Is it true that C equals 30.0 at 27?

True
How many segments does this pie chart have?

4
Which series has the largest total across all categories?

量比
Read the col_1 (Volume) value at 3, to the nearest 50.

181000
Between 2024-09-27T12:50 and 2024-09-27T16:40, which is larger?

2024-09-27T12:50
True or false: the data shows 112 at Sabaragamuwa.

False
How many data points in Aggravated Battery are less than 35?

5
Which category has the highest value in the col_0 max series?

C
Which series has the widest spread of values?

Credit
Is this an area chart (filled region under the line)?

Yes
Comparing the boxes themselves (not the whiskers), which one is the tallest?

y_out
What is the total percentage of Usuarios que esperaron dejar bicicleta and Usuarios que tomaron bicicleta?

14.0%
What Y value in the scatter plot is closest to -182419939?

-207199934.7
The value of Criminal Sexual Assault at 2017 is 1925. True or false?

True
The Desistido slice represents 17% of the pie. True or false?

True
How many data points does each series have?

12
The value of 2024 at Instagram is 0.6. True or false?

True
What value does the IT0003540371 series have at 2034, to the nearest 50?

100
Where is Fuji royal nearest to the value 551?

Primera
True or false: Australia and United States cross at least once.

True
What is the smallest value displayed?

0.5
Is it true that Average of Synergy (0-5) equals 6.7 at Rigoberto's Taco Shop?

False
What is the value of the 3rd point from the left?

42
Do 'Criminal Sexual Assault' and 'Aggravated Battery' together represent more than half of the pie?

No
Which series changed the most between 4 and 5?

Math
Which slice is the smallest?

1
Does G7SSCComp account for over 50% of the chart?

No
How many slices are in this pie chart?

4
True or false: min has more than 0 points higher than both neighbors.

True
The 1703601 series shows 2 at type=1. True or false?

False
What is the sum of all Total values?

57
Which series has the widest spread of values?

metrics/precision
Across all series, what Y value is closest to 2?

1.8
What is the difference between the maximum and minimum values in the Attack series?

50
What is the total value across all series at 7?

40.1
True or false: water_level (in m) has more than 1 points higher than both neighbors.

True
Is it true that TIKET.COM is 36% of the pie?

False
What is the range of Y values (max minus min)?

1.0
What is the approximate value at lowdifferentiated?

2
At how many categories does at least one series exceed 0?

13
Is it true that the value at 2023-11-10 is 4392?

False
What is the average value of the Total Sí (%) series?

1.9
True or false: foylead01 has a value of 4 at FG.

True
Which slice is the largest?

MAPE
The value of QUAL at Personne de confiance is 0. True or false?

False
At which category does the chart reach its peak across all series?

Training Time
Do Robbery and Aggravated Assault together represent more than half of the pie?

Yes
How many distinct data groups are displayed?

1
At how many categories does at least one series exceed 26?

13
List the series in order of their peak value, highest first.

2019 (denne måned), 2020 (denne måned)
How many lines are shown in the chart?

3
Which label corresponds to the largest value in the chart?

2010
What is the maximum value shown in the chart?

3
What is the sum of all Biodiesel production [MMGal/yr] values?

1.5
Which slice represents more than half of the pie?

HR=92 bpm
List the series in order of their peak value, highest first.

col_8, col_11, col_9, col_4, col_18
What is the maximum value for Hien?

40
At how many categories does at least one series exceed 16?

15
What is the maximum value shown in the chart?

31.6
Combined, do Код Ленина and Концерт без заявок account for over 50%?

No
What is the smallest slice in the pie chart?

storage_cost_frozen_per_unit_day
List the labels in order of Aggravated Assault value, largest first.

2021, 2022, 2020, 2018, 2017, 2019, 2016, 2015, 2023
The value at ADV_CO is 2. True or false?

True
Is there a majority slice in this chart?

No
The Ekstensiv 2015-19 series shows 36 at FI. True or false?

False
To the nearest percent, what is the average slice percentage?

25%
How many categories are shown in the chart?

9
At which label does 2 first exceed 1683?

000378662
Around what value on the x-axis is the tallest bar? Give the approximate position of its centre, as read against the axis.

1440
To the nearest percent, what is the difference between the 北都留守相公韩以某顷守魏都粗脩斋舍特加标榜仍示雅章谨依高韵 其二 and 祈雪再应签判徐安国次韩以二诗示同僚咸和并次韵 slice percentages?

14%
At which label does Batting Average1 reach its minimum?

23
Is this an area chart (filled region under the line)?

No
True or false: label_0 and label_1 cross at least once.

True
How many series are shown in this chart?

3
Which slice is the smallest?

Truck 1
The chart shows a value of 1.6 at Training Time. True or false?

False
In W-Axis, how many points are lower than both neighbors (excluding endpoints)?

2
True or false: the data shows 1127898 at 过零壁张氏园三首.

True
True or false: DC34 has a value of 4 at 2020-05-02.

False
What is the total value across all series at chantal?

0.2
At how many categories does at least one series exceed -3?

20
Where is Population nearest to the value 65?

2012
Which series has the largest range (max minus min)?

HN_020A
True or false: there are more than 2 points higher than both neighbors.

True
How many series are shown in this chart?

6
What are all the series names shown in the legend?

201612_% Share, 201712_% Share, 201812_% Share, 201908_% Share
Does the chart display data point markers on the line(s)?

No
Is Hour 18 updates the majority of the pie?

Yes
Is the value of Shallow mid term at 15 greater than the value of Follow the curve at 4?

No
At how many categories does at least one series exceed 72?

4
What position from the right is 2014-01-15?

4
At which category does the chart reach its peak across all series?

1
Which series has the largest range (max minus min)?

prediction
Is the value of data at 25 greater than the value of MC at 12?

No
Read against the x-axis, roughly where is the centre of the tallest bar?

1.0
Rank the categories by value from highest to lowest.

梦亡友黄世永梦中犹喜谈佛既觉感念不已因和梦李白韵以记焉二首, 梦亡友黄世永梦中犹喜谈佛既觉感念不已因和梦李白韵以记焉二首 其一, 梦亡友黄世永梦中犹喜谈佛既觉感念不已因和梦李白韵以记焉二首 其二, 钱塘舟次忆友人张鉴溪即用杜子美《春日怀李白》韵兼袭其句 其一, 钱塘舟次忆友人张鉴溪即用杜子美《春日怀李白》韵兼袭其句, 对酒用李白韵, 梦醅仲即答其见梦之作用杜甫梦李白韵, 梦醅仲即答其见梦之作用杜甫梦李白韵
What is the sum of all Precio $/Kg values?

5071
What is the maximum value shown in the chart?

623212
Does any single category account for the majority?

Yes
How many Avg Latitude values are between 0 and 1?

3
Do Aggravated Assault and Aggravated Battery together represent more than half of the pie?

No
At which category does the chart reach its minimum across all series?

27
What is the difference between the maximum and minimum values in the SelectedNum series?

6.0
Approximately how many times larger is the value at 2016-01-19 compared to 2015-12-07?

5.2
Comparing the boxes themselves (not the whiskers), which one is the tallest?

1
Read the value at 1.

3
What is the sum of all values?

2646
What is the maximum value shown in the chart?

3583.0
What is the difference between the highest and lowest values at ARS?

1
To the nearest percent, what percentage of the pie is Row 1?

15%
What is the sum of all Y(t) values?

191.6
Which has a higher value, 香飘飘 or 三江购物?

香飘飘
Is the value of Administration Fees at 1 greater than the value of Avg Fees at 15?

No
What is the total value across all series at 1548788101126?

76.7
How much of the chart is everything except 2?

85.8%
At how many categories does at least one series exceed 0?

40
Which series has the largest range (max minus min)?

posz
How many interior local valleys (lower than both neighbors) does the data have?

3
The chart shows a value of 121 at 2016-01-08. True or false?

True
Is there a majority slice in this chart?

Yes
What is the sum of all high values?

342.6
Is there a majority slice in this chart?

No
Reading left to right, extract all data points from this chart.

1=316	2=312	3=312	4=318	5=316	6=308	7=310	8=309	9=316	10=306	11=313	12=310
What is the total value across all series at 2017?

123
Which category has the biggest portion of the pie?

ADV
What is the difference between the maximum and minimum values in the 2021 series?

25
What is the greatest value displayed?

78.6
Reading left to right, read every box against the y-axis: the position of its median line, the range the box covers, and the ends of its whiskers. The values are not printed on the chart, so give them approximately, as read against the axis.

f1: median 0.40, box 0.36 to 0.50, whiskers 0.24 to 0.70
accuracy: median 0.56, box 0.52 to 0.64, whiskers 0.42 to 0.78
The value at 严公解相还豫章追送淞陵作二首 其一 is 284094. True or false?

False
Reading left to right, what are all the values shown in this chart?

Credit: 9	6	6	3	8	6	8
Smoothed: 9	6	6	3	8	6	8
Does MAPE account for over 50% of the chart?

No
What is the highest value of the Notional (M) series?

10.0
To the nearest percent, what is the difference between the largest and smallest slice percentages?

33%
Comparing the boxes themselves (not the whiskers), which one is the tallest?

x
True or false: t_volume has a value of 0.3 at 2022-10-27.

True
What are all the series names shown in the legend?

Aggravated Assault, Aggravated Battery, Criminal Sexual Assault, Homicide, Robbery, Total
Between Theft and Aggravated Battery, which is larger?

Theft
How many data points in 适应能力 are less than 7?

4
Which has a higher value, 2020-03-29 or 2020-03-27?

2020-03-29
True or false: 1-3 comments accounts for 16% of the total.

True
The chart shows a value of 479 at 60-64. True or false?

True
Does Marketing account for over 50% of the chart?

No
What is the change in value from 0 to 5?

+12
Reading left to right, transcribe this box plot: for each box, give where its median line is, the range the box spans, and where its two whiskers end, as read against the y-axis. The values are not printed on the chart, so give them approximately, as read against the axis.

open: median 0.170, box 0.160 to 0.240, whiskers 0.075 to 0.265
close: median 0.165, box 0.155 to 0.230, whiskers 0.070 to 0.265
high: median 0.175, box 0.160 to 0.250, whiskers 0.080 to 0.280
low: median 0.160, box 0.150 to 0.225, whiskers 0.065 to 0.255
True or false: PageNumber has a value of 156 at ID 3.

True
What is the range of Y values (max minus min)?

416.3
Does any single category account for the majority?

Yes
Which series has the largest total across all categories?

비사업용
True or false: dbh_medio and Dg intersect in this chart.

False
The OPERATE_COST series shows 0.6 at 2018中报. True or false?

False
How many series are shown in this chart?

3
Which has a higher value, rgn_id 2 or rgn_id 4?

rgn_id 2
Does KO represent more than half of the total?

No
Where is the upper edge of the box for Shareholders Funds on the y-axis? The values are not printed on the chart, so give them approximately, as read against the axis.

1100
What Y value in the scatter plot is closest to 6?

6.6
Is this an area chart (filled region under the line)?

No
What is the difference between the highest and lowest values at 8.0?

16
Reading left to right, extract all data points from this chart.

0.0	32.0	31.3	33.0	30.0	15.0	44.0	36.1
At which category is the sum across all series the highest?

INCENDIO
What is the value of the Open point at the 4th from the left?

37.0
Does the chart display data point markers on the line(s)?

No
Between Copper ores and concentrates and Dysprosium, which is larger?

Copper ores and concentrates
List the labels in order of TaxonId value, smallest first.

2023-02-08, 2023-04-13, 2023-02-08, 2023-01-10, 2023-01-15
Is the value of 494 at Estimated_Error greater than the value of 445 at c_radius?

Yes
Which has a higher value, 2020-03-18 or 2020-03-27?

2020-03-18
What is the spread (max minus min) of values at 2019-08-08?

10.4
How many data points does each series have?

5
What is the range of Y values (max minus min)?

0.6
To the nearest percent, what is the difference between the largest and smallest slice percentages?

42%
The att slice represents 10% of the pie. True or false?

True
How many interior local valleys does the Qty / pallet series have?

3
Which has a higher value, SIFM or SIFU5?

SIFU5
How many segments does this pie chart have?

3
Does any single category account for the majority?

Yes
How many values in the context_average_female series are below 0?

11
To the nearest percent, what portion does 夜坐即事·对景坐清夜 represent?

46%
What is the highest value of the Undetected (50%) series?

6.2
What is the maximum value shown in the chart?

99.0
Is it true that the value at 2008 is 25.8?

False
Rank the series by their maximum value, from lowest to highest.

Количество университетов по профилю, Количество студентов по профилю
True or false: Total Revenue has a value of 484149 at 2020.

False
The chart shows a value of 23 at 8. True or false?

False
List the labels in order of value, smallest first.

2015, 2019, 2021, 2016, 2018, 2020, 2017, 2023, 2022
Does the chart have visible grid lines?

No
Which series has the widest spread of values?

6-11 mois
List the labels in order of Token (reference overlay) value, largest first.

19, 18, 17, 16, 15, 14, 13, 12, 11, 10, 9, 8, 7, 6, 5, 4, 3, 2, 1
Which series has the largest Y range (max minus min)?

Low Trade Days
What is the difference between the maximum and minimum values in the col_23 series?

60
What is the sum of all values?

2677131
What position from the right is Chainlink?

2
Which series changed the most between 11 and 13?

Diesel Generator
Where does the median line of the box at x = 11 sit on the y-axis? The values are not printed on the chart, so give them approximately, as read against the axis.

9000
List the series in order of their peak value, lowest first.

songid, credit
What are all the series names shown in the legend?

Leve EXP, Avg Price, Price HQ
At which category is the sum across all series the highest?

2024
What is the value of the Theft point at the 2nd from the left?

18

- - - - - - -

TASK BRIEF:
Rewrite the listing from its first line up to and including the line with "Between 2024-09-27T12:50 and", replacing "segments" with "slices" and leaving everything else unchanged.

SOLUTION:
Is it true that C equals 30.0 at 27?

True
How many slices does this pie chart have?

4
Which series has the largest total across all categories?

量比
Read the col_1 (Volume) value at 3, to the nearest 50.

181000
Between 2024-09-27T12:50 and 2024-09-27T16:40, which is larger?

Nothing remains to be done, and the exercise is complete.